Church of England BANS Desmond Tutu’s Anglican priest daughter from officiating at her godfather’s funeral because she is married to a woman
- Mpho Tutu van Furth has been banned from officiating her godfather’s funeral
- The ban came from the Church of England because she is married to a woman
- The Church of England does not allow allow same-sex marriage in its clergy
- But the Episcopal Church in the US, of which Ms Tutu van Furth is a part, does
- Ms Tutu van Furth said the decision ‘seemed really churlish and hurtful’
The daughter of the late Desmond Tutu has been banned from leading her godfather’s funeral by the Church of England because she is married to a woman.
Mpho Tutu van Furth, who is a practicing Anglican priest in the Diocese of Washington DC, had been asked to officiate the funeral on Thursday in Shropshire.
The decision ‘seemed really churlish and hurtful’, Ms Tutu van Furth told the BBC.
In a statement the Diocese of Hereford said: ‘Advice was given in line with the House of Bishops current guidance on same-sex marriage.’
Mpho Tutu van Furth (left) had her licence rescinded in South Africa in 2015 when she revealed her sexuality and married Marceline van Furth (right), a Dutch academic
Ms Tutu van Furth (left), the daughter of the late Desmond Tutu (right) has reportedly been prohibited from leading her godfather’s funeral by the Church of England because she is married to a woman
The Diocese of Hereford said the ban was a ‘difficult decision’.
The Church of England does not allow same-sex marriage in its clergy, but The Episcopal Church in the US – of which Ms Tutu van Furth is a part – does.
Upon hearing the news, the decision was made to move the funeral service from St michael and All Angels in Wentnor to a marquee in the vicarage next door.
This was in order for Ms Tutu van Furth could officiate band preach at the funeral as planned.
She said it felt like a bureaucratic response and maybe ‘a lack of compassion’ but that ‘there was the joy of having a celebration of a person who could throw open the door to people who are sometimes excluded.’
Her godfather Martin Kenyon, then 91, went viral in December 2020 when he was asked how it felt to be one of the first people to receive the Covid-19 vaccine.

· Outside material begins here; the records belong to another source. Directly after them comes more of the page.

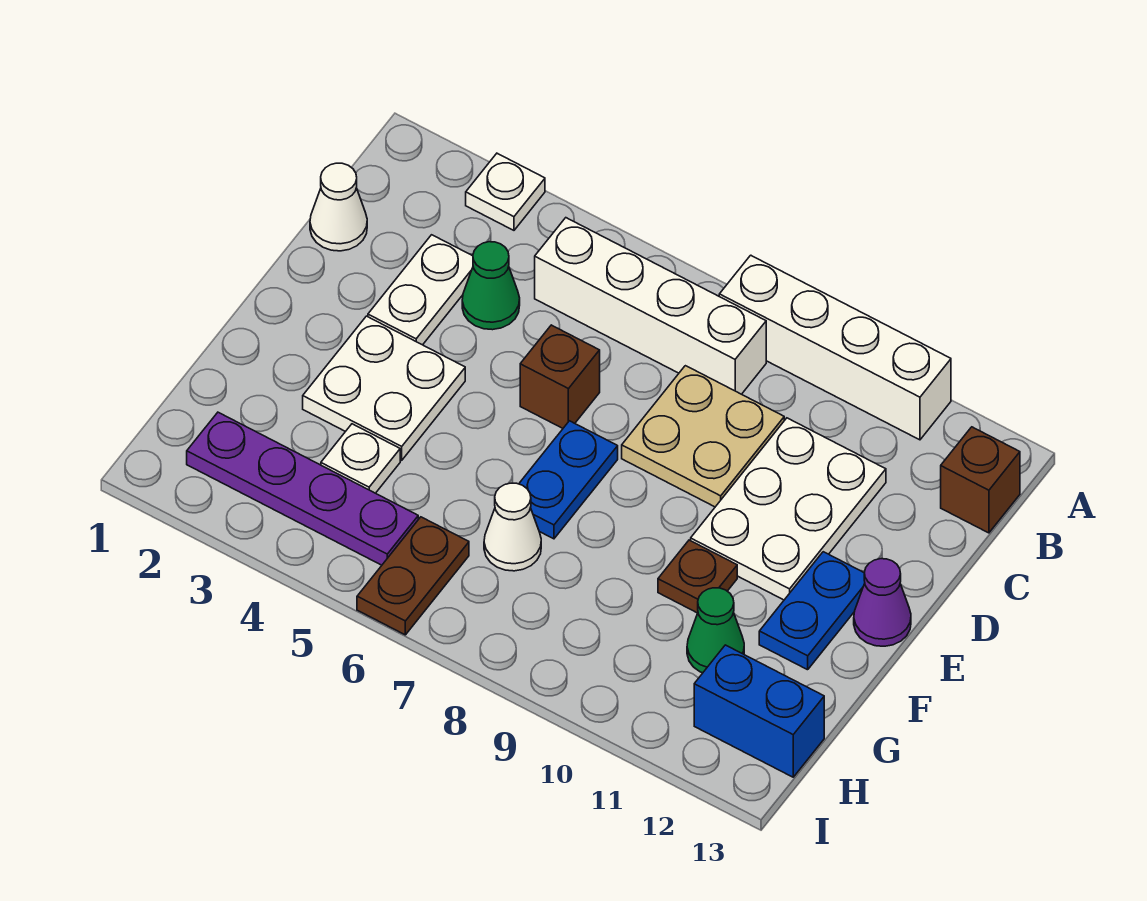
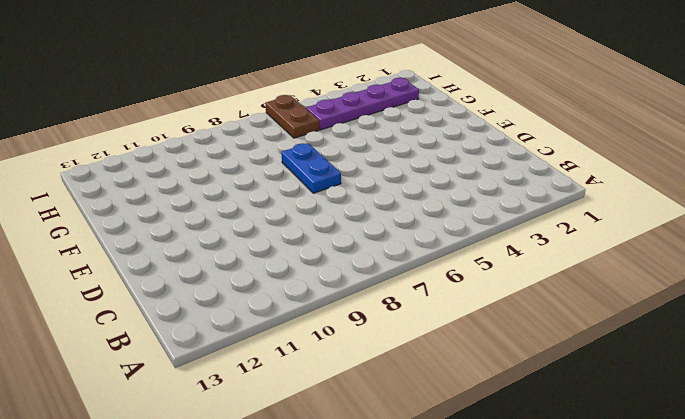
none -> white plate A3 level 1
none -> white brick A8:A11 level 1
none -> white brick B5:B8 level 1

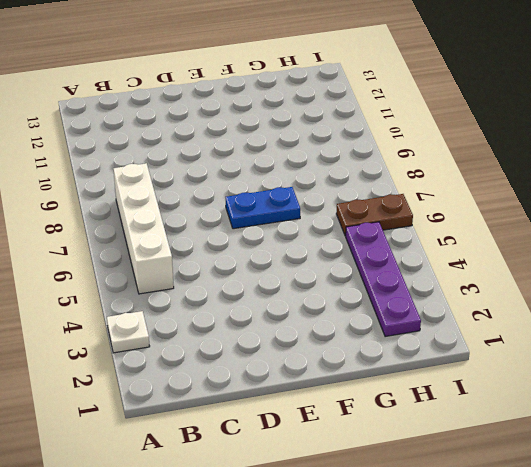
none -> white brick A8:A11 level 1
none -> brown brick B13 level 1
none -> white cone C1 level 1

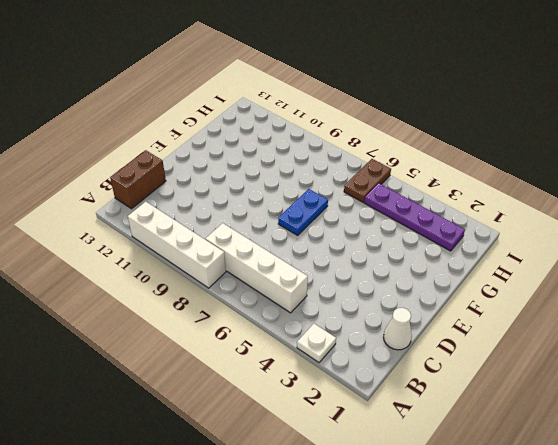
brown brick B13:C13 level 1 -> brown brick B13 level 1
none -> white plate C3:D3 level 1
none -> green cone C4 level 1
none -> tan plate C8:D9 level 1

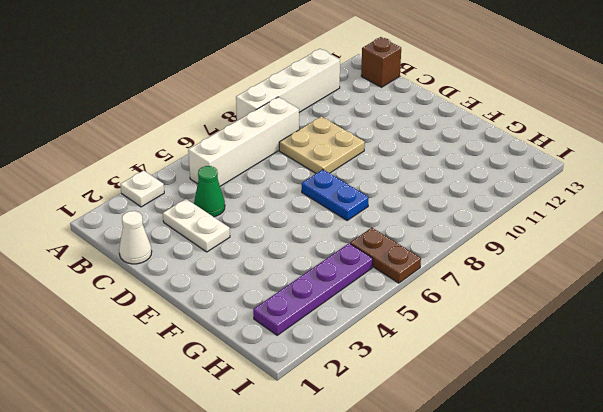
none -> white plate C10:E11 level 1
none -> brown brick D6 level 1
none -> white plate E3:F4 level 1

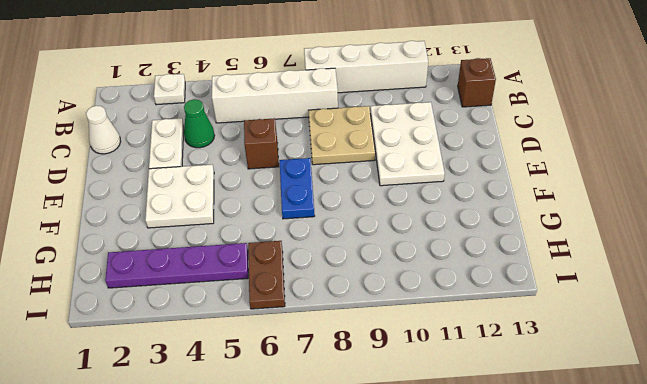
none -> blue plate E12:F12 level 1
none -> purple cone E13 level 1
none -> brown plate F10 level 1

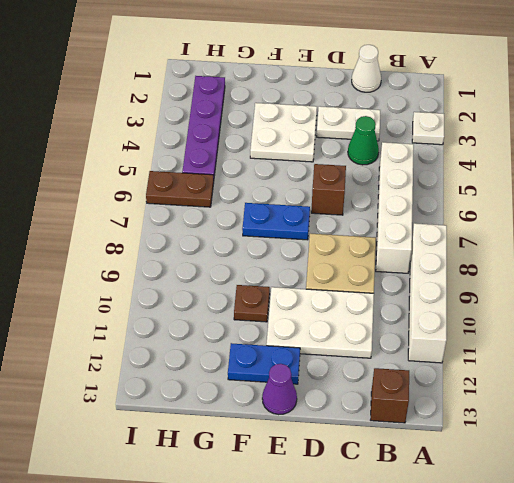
none -> white plate G4 level 1
none -> white cone G7 level 1
none -> green cone G11 level 1

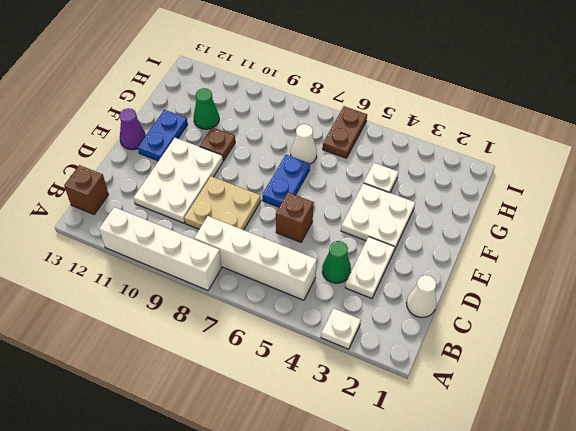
none -> purple plate H2:H5 level 1
none -> blue brick H12:H13 level 1

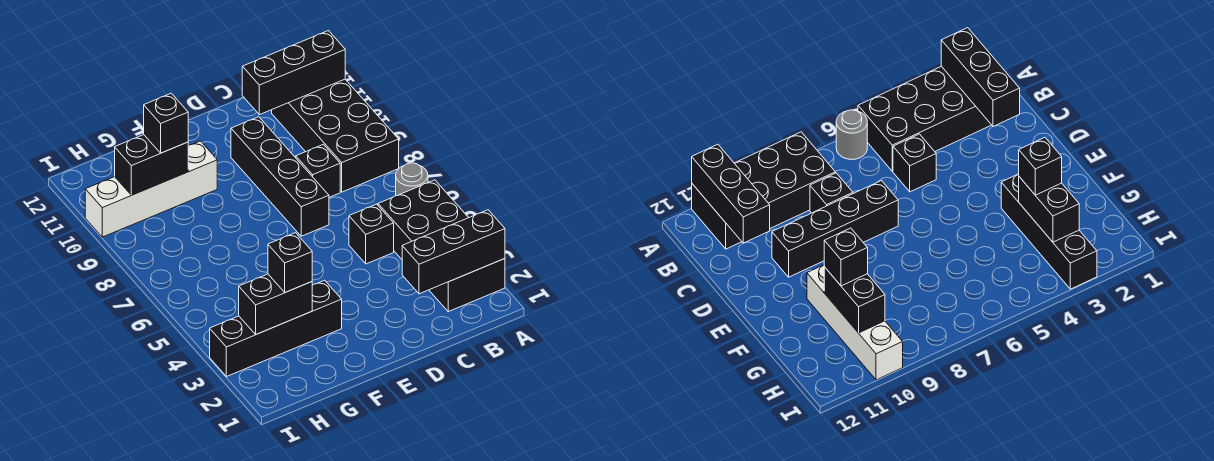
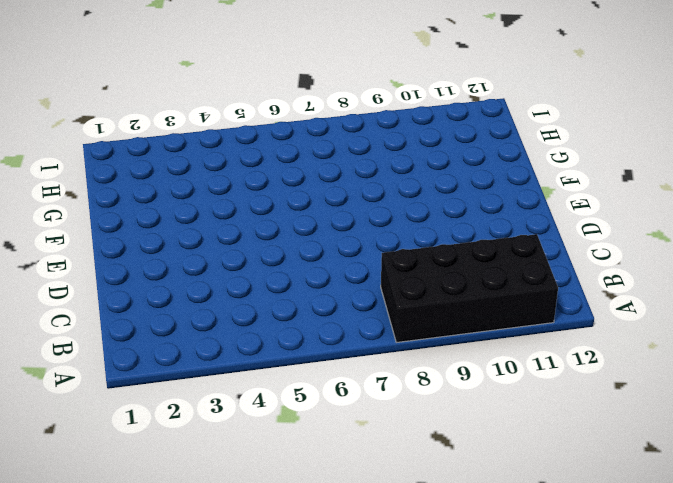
none -> black brick A2:B5 level 1
none -> grey round brick A6 level 1
none -> black brick C5 level 1

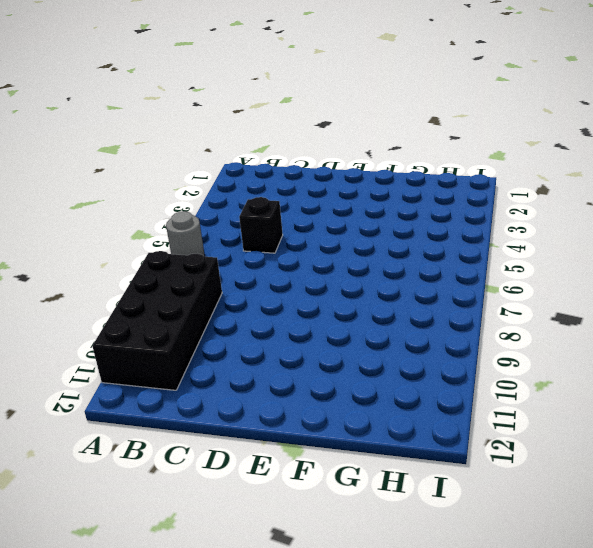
none -> black brick A2:B5 level 1
none -> black brick C8 level 1
none -> black brick D7:D10 level 1

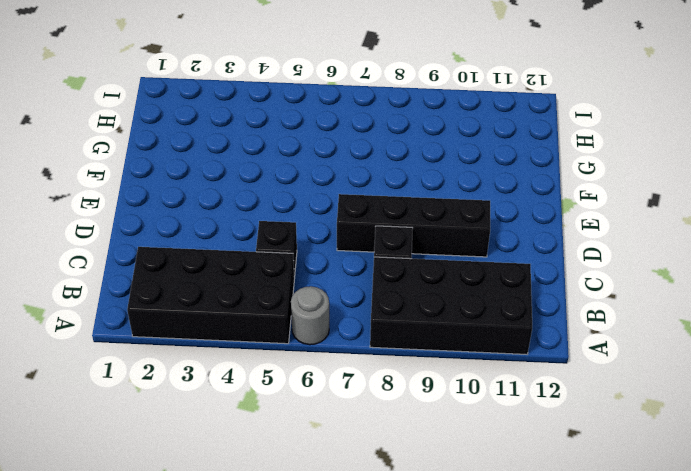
none -> black brick F3:I3 level 1
none -> white brick F10:I10 level 1
none -> black brick A2:C2 level 2

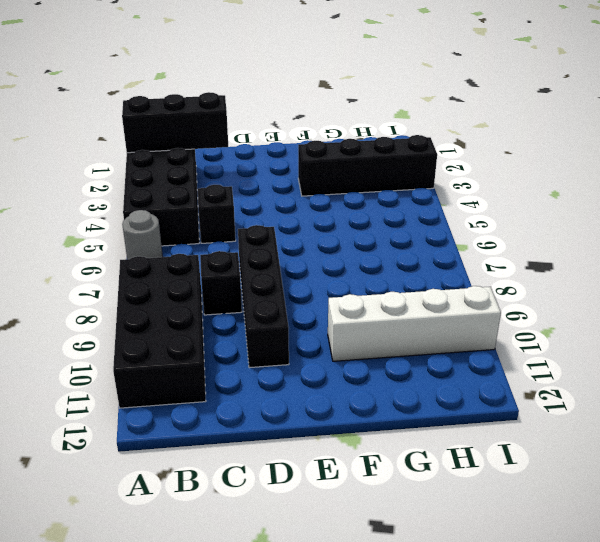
none -> black brick A11:C11 level 2
none -> black brick G3:H3 level 2
none -> black brick G10:H10 level 2

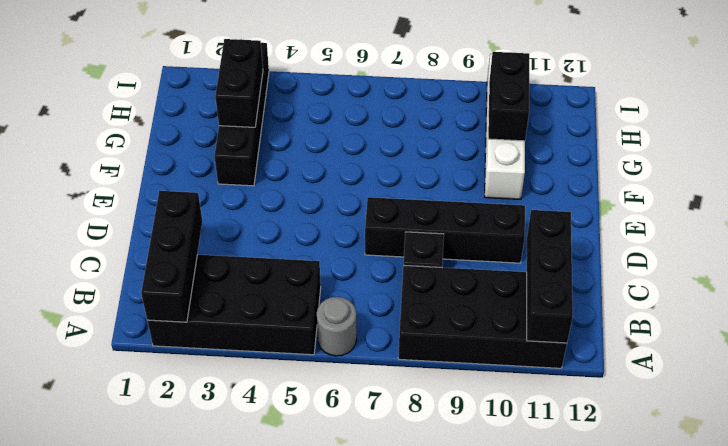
none -> black brick C5 level 1
none -> black brick G3 level 3
none -> black brick G10 level 3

He said: ‘There’s no point in dying when I’ve lived this long, is there?’
Ms Tutu van Furth had her licence rescinded in South Africa in 2015 when she revealed her sexuality and married Marceline van Furth, a Dutch academic.
Her father Desmond Tutu had campaigned in favour in gay rights and was in support of gay marriage.
In 2013 he said he would ‘refuse to go to a homophobic heaven’ and that he would not worship a God who was homophobic.
He added: ‘I am as passionate about this campaign as I ever was about apartheid. For me, it is at the same level.’